» REQUIREMENTS:
How many lines of the records contain the string "radius"? Case counts, and the reply is only the number.

-------- SUPPLIED INFORMATION --------

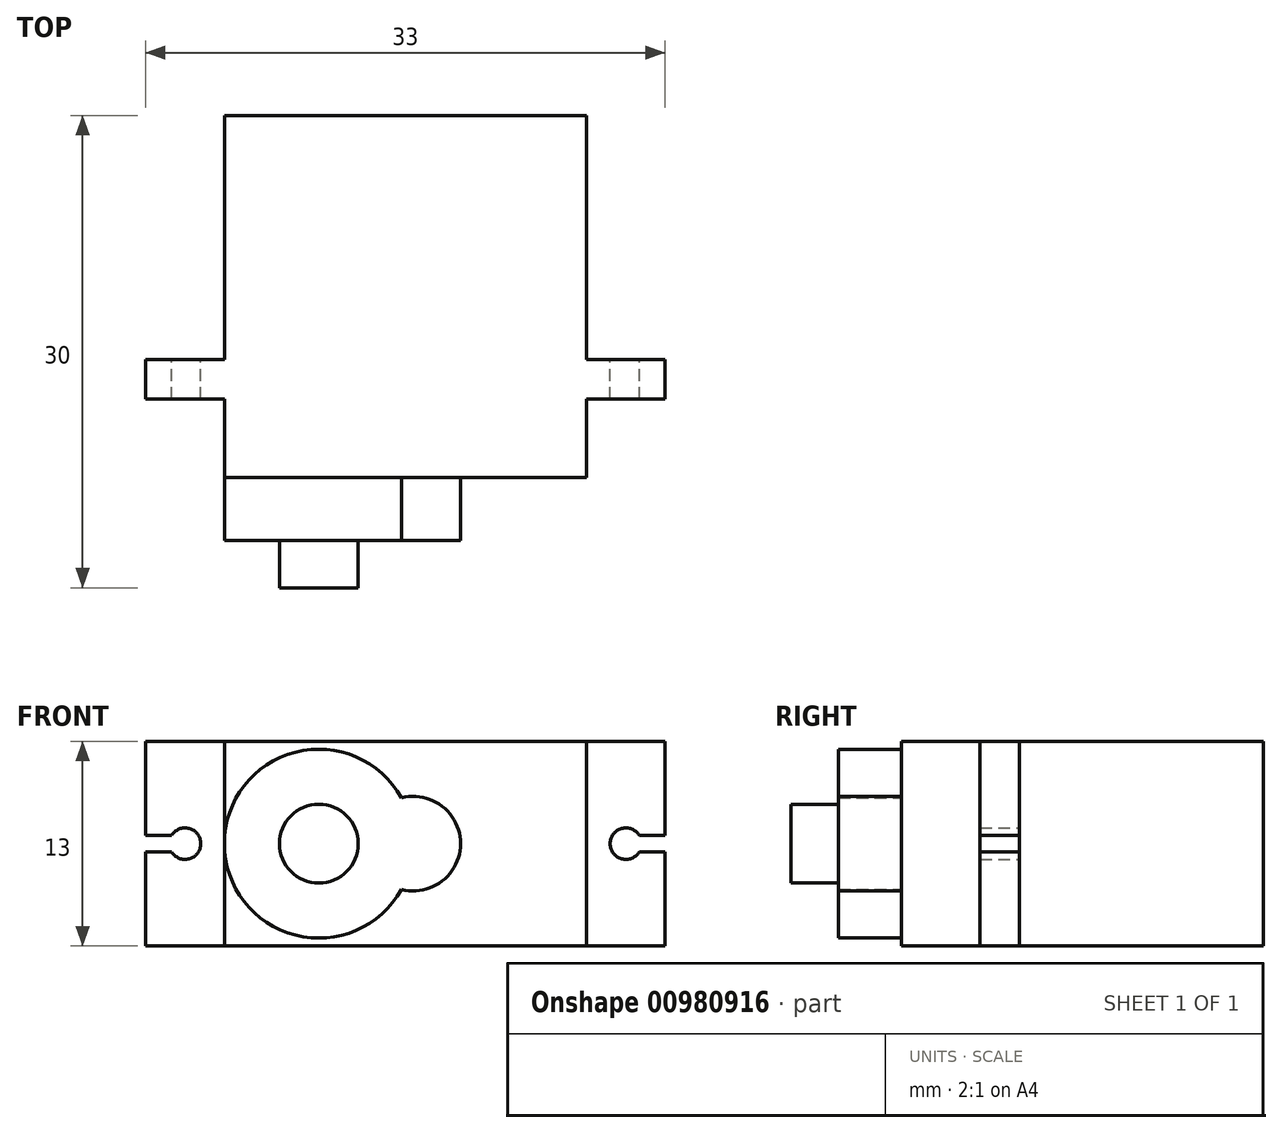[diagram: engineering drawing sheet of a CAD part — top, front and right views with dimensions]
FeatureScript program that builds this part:
annotation { "Feature Type Name" : "Feature", "Feature Type Description" : "" }
export const myFeature = defineFeature(function(context is Context, id is Id, definition is map)
    precondition{}
    {
        {
            var Q0;
            Q0=qCreatedBy(makeId("Front.planeOp"),FACE);
            var sketch = newSketch(context, id + "F0", { "sketchPlane" : qUnion([Q0])});
            skLineSegment(sketch, "E0.bottom", {"start": v(11.5, -6.5) * mm, "end": v(-11.5, -6.5) * mm});
            skLineSegment(sketch, "E0.top", {"start": v(11.5, 6.5) * mm, "end": v(-11.5, 6.5) * mm});
            skLineSegment(sketch, "E0.left", {"start": v(11.5, -6.5) * mm, "end": v(11.5, 6.5) * mm});
            skLineSegment(sketch, "E0.right", {"start": v(-11.5, -6.5) * mm, "end": v(-11.5, 6.5) * mm});
            skPoint(sketch, "E0.middle", {"position": v(0, 0) * mm});
            skLineSegment(sketch, "E1.bottom", {"start": v(11.5, 6.5) * mm, "end": v(16.5, 6.5) * mm});
            skLineSegment(sketch, "E1.top", {"start": v(11.5, -6.5) * mm, "end": v(16.5, -6.5) * mm});
            skLineSegment(sketch, "E1.left", {"start": v(11.5, 6.5) * mm, "end": v(11.5, -6.5) * mm});
            skLineSegment(sketch, "E1.right", {"start": v(16.5, 6.5) * mm, "end": v(16.5, -6.5) * mm});
            skCircle(sketch, "E2", {"center": v(14, 0) * mm, "radius": 1 * mm});
            skPoint(sketch, "E2.centerSnap0", {"position": v(14, 6.5) * mm});
            skCircle(sketch, "E3", {"center": v(-5.5, 0) * mm, "radius": 6 * mm});
            skCircle(sketch, "E4", {"center": v(0.5, 0) * mm, "radius": 3 * mm});
            skCircle(sketch, "E5", {"center": v(-5.5, 0) * mm, "radius": 2.5 * mm});
            skLineSegment(sketch, "E6", {"start": v(14.86, 0.51) * mm, "end": v(16.5, 0.51) * mm});
            skLineSegment(sketch, "E7", {"start": v(14.86, -0.51) * mm, "end": v(16.5, -0.51) * mm});
            skSolve(sketch);
        }
        {
            var Q0;
            {var subQ4=sQuery(id+"F0.wireOp",EDGE,"E0.bottom");Q0=makeQuery(id+"F0.imprint","IMPRINT",FACE,{"disambiguationData":[TD([[makeQuery(id+"F0.imprint","IMPRINT",EDGE,{"derivedFrom":subQ4}),-1.0]])]});}
            var Q1;
            {var subQ0=sQuery(id+"F0.wireOp",EDGE,"E4");var subQ1=sQuery(id+"F0.wireOp",EDGE,"E3");var subQ2=makeQuery(id+"F0.imprint","INTERSECT",VERTEX,{"disambiguationData":[OD(0.0)],"derivedFrom":[subQ1,subQ0]});Q1=makeQuery(id+"F0.imprint","IMPRINT",FACE,{"disambiguationData":[TD([[makeQuery(id+"F0.imprint","IMPRINT",EDGE,{"disambiguationData":[TD([[subQ2,1.0]])],"derivedFrom":subQ1}),-1.0]])]});}
            var Q2;
            {var subQ0=sQuery(id+"F0.wireOp",EDGE,"E4");var subQ1=sQuery(id+"F0.wireOp",EDGE,"E3");var subQ2=makeQuery(id+"F0.imprint","INTERSECT",VERTEX,{"disambiguationData":[OD(0.0)],"derivedFrom":[subQ1,subQ0]});Q2=makeQuery(id+"F0.imprint","IMPRINT",FACE,{"disambiguationData":[TD([[makeQuery(id+"F0.imprint","IMPRINT",EDGE,{"disambiguationData":[TD([[subQ2,1.0]])],"derivedFrom":subQ1}),1.0]])]});}
            var Q3;
            {var subQ0=sQuery(id+"F0.wireOp",EDGE,"E3");var subQ1=makeQuery(id+"F0.imprint","INTERSECT",VERTEX,{"derivedFrom":[sQuery(id+"F0.wireOp",EDGE,"E0.right"),subQ0]});Q3=makeQuery(id+"F0.imprint","IMPRINT",FACE,{"disambiguationData":[TD([[makeQuery(id+"F0.imprint","IMPRINT",EDGE,{"disambiguationData":[TD([[subQ1,1.0]])],"derivedFrom":subQ0}),1.0]])]});}
            extrude(context, id + "F1", {"entities" : qUnion([Q0, Q1, Q2, Q3]), "depth" : 23 * mm, "offsetDistance" : 25 * mm});
        }
        {
            var Q0;
            Q0=makeQuery(id+"F0.imprint","IMPRINT",FACE,{"disambiguationData":[TD([[makeQuery(id+"F0.imprint","IMPRINT",EDGE,{"derivedFrom":sQuery(id+"F0.wireOp",EDGE,"E1.bottom")}),-1.0]])]});
            extrude(context, id + "F2", {"entities" : qUnion([Q0]), "depth" : 18 * mm, "offsetDistance" : 25 * mm, "hasSecondDirection" : true, "secondDirectionOppositeDirection" : false, "secondDirectionDepth" : 15.5 * mm});
        }
        {
            var Q0;
            Q0=makeQuery(id+"F2.opExtrude","SWEPT_BODY",BODY,{"disambiguationData":[OSD([sQuery(id+"F0.wireOp",EDGE,"E1.bottom"),sQuery(id+"F0.wireOp",EDGE,"E1.top"),sQuery(id+"F0.wireOp",EDGE,"E1.left"),sQuery(id+"F0.wireOp",EDGE,"E1.right"),sQuery(id+"F0.wireOp",EDGE,"E2")])]});
            var Q1;
            Q1=qCreatedBy(makeId("Right.planeOp"),FACE);
            mirror(context, id + "F3", {"operationType" : NewBodyOperationType.ADD, "entities" : qUnion([Q0]), "mirrorPlane" : qUnion([Q1])});
        }
        {
            var Q0;
            {var subQ0=sQuery(id+"F0.wireOp",EDGE,"E3");var subQ1=makeQuery(id+"F0.imprint","INTERSECT",VERTEX,{"derivedFrom":[sQuery(id+"F0.wireOp",EDGE,"E0.right"),subQ0]});Q0=makeQuery(id+"F0.imprint","IMPRINT",FACE,{"disambiguationData":[TD([[makeQuery(id+"F0.imprint","IMPRINT",EDGE,{"disambiguationData":[TD([[subQ1,1.0]])],"derivedFrom":subQ0}),1.0]])]});}
            var Q1;
            {var subQ0=sQuery(id+"F0.wireOp",EDGE,"E4");var subQ1=sQuery(id+"F0.wireOp",EDGE,"E3");var subQ2=makeQuery(id+"F0.imprint","INTERSECT",VERTEX,{"disambiguationData":[OD(0.0)],"derivedFrom":[subQ1,subQ0]});Q1=makeQuery(id+"F0.imprint","IMPRINT",FACE,{"disambiguationData":[TD([[makeQuery(id+"F0.imprint","IMPRINT",EDGE,{"disambiguationData":[TD([[subQ2,1.0]])],"derivedFrom":subQ1}),-1.0]])]});}
            var Q2;
            {var subQ0=sQuery(id+"F0.wireOp",EDGE,"E4");var subQ1=sQuery(id+"F0.wireOp",EDGE,"E3");var subQ2=makeQuery(id+"F0.imprint","INTERSECT",VERTEX,{"disambiguationData":[OD(0.0)],"derivedFrom":[subQ1,subQ0]});Q2=makeQuery(id+"F0.imprint","IMPRINT",FACE,{"disambiguationData":[TD([[makeQuery(id+"F0.imprint","IMPRINT",EDGE,{"disambiguationData":[TD([[subQ2,1.0]])],"derivedFrom":subQ1}),1.0]])]});}
            extrude(context, id + "F4", {"entities" : qUnion([Q0, Q1, Q2]), "operationType" : NewBodyOperationType.ADD, "depth" : 27 * mm, "offsetDistance" : 25 * mm, "hasSecondDirection" : true, "secondDirectionOppositeDirection" : false, "secondDirectionDepth" : 23 * mm});
        }
        {
            var Q0;
            Q0=makeQuery(id+"F0.imprint","IMPRINT",FACE,{"disambiguationData":[TD([[makeQuery(id+"F0.imprint","IMPRINT",EDGE,{"derivedFrom":sQuery(id+"F0.wireOp",EDGE,"E5")}),1.0]])]});
            extrude(context, id + "F5", {"entities" : qUnion([Q0]), "operationType" : NewBodyOperationType.ADD, "depth" : 30 * mm, "offsetDistance" : 25 * mm});
        }
    });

--------

» RESULT:
4